In “Addictive Practices: Realism and Substance Use in the Nineteenth-Century Novel,” Katherine Brandt analyzes representations and manifestations of intoxication and addiction as they pertain to the nineteenth-century realist novel, and more broadly, how addiction itself can be a theoretical foundation for better understanding the development, conventions, and formal technologies of the novel as the conception of addiction emerged during this time. The writers on which Brandt focuses this study utilize both poles of the disease/dis-ease paradigm to link both the phenomenological experience of addiction and consciousness and physiology of their characters to their novels’ investment in realism. Her examination of addiction in the nineteenth-century novel investigates cultural perspectives of the milieu regarding addiction, how they became a defining characteristic of novelistic realism, and how novels, particularly those of the Victorian era, engender and elicit their own addictive practices, both in the experience of the reader and in the work of the novelists themselves.
Themal Ellawala, Anthropology Heading link
“When Ephemera Bind: On Negative & Positive Space and Queer Relationality in Sri Lanka”
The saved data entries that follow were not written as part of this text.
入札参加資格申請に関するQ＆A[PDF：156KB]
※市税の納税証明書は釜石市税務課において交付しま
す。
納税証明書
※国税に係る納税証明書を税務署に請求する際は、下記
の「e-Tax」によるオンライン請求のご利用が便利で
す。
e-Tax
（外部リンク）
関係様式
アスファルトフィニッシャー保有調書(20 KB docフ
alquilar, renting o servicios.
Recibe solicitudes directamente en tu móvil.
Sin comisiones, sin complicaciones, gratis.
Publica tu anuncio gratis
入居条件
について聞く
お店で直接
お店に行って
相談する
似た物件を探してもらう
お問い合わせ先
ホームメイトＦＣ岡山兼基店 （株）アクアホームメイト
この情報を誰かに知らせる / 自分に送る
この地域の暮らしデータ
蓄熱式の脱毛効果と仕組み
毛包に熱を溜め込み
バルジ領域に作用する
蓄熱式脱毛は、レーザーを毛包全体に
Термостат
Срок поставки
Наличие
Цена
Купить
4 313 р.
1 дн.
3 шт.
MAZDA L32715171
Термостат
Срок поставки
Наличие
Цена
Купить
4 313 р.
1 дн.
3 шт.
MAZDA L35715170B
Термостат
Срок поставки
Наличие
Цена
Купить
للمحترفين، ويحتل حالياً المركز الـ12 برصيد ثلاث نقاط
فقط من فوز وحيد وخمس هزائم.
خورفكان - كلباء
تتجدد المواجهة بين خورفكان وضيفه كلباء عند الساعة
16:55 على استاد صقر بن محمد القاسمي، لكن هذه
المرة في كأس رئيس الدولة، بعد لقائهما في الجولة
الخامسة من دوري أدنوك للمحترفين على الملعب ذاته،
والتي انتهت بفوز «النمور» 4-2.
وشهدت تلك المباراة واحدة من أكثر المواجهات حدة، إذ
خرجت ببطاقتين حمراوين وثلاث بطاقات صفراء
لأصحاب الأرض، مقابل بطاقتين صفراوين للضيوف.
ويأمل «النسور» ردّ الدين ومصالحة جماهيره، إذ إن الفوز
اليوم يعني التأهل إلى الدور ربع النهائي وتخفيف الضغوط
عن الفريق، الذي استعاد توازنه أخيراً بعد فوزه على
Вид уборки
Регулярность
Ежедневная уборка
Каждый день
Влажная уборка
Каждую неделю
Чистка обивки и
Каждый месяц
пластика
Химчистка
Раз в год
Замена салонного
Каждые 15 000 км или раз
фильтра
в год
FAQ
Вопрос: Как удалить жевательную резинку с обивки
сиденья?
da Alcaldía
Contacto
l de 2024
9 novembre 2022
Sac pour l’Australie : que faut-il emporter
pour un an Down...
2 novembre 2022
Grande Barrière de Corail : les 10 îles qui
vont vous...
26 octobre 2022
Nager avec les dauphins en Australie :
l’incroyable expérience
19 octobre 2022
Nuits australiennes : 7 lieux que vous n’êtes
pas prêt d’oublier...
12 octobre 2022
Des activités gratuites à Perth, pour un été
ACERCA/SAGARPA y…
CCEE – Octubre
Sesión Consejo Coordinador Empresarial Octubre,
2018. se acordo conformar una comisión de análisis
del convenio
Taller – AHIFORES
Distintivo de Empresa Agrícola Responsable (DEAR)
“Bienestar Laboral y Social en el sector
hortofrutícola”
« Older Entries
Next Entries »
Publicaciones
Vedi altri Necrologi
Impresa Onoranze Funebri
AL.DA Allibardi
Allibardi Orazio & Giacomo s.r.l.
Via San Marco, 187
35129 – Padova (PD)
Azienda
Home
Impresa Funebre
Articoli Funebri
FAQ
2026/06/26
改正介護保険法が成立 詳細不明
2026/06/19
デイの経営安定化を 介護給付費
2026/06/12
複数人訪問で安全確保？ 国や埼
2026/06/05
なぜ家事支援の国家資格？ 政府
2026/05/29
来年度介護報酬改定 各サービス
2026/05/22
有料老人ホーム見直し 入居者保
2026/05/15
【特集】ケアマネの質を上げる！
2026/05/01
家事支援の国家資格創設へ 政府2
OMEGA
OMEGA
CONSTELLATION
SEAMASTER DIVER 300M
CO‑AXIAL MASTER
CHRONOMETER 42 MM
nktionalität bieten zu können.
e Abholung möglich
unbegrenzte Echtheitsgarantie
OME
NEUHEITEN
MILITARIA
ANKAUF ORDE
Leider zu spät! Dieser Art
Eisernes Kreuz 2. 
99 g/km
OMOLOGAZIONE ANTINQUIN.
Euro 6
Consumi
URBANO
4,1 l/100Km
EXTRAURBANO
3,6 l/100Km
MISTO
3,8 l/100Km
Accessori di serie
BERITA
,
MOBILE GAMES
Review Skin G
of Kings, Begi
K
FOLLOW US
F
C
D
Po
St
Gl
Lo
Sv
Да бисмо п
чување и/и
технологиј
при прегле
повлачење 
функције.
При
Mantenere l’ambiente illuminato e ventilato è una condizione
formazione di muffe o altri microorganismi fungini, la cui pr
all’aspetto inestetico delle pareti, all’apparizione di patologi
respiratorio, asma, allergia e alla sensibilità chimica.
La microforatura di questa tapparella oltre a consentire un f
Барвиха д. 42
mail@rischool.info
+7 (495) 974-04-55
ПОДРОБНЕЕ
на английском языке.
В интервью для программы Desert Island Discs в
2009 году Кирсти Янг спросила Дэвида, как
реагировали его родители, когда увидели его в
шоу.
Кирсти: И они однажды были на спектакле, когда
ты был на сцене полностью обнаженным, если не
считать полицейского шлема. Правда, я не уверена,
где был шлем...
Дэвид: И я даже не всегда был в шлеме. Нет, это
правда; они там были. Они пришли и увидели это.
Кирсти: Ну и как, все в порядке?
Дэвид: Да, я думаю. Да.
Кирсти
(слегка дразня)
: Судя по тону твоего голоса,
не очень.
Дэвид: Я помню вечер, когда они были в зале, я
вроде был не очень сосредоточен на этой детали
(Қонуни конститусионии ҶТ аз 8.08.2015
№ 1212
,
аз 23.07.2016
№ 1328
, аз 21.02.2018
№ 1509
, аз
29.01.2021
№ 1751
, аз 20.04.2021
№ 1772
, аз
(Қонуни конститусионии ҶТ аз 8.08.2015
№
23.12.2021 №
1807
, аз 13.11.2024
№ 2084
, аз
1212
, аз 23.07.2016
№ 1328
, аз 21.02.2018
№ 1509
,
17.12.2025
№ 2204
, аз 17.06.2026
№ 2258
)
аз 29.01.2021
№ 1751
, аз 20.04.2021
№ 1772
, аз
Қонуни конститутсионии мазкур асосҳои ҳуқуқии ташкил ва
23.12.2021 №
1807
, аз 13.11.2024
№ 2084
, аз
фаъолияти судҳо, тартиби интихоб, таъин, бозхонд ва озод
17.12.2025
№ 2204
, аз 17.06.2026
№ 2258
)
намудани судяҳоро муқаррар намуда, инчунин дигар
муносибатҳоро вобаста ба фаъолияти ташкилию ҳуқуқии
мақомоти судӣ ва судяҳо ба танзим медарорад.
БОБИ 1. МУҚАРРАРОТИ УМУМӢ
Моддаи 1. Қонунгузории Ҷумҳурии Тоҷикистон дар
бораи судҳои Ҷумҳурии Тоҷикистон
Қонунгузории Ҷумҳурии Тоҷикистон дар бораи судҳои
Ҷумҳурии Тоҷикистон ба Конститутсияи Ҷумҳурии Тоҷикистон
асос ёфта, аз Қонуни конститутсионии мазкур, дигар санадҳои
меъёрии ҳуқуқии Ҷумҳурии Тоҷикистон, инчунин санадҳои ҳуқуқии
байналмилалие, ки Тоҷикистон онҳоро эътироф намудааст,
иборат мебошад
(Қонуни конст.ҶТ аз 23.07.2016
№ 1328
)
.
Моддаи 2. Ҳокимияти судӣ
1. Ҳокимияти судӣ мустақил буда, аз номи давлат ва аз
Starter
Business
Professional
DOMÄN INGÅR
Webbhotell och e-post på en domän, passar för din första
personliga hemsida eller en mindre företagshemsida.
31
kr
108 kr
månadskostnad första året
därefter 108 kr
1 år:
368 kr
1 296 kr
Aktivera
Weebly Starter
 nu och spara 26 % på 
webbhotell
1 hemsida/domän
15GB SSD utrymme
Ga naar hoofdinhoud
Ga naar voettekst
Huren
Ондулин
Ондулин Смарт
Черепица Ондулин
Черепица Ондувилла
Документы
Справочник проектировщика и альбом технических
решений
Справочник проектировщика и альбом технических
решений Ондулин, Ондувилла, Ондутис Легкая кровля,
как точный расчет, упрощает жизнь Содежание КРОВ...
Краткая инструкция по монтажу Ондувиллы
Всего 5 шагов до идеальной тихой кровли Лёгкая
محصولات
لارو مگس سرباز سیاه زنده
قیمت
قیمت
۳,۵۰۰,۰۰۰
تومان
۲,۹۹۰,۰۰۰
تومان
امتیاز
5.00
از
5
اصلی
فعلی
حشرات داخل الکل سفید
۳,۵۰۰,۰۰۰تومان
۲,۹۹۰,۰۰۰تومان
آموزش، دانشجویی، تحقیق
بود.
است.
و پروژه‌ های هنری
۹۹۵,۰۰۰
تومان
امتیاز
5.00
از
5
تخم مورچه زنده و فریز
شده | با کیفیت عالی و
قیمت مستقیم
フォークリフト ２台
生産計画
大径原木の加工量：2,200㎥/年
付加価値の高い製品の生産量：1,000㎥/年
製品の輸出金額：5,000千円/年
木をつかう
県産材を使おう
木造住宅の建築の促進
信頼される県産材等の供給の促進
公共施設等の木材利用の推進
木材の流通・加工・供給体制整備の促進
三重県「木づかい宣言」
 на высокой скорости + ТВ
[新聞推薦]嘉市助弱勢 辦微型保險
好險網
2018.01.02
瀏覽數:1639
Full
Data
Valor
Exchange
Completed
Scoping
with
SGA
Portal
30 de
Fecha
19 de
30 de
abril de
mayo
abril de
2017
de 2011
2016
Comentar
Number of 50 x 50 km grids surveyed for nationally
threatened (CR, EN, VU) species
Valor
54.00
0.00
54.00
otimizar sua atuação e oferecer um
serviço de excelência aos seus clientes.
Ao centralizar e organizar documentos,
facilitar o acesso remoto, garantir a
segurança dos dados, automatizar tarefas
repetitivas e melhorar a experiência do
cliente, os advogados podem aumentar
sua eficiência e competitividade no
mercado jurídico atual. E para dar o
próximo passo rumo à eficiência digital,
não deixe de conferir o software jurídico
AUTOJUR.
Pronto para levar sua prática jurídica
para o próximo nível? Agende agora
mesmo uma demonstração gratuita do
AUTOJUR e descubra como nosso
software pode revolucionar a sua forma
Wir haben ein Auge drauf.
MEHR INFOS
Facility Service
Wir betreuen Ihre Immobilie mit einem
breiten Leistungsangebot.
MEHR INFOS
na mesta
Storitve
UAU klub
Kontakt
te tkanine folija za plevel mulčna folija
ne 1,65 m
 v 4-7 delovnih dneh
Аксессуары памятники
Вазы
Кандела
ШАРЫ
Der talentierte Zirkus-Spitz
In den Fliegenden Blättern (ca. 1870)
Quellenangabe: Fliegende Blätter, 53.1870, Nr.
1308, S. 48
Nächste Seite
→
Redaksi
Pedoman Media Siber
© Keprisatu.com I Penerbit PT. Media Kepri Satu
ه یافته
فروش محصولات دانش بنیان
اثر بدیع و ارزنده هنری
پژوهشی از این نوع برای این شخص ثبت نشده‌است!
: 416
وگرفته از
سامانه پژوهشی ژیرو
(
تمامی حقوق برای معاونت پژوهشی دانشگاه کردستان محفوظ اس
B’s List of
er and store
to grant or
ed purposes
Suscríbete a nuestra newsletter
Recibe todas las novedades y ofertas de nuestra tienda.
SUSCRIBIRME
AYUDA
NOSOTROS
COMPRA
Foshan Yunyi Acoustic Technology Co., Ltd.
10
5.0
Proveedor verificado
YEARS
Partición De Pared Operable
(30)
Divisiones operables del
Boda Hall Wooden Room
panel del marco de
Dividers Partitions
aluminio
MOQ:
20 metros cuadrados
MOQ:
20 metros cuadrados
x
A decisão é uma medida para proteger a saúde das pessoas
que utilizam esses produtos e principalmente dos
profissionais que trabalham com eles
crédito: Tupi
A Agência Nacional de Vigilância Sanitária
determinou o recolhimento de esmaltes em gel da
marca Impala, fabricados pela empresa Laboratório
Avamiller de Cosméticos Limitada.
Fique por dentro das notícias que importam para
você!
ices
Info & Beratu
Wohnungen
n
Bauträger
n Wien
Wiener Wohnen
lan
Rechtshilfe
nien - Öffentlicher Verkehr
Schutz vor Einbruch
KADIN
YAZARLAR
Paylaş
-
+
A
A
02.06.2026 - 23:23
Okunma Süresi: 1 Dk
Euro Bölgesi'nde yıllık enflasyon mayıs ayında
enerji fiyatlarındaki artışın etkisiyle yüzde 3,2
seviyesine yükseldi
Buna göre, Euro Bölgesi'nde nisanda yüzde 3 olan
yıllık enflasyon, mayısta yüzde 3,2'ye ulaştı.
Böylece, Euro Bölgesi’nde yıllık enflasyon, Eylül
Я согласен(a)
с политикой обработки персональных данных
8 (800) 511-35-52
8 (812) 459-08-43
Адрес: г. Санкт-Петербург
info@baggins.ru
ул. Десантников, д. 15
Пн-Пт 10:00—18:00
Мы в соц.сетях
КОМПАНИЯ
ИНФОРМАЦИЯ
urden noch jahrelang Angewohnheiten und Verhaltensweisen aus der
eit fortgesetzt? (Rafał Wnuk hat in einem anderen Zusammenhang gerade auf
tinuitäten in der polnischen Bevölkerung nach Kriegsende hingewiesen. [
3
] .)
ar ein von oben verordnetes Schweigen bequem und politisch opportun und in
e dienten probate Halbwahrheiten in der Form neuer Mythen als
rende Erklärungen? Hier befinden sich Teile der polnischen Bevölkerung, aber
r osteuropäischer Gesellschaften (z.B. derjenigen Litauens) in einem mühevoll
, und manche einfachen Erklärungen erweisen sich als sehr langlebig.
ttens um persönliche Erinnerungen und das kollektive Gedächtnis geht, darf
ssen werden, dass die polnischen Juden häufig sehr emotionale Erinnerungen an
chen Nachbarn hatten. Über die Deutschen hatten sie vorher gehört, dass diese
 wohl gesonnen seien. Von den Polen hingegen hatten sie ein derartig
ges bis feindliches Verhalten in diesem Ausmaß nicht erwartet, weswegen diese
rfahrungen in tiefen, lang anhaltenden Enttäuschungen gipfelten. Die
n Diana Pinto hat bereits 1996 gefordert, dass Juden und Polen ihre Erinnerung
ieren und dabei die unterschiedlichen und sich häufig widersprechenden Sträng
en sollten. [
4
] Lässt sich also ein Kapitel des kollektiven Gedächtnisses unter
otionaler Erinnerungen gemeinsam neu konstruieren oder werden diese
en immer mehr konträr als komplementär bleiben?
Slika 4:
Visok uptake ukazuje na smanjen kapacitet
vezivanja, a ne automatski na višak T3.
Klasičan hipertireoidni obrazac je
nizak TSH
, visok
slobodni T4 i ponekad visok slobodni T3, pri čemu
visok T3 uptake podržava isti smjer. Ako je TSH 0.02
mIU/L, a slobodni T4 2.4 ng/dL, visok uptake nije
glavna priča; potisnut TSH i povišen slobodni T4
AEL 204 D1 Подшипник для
This dissertation interrogates the discursive and lived conditions of Liberal modernity in Sri Lanka. Central to this analysis lie two sets of ontic modes which suffuse the field of modernity: speech, action, presence, and certitude (or positive space, the proper objects of Liberal modernity) and silence, absence, inaction, and indeterminacy (or negative space). This analysis suggests that a dialectical interplay of positive and negative space constitutes the intra-subjective, social, and structural dimensions of life in Sri Lanka, with a particular focus on queer and trans lifeworlds in the island. Exploring these traditionally literary questions ethnographically, this research questions Liberal investments in proper objects across a range of dimensions – academic disciplines, the socio-economic crisis in Sri Lanka, enforced disappearance, the colonial regulation of sex – to gesture towards a more expansive and sensitive understanding of what it means to be, and produce knowledge, in relation within Liberalism.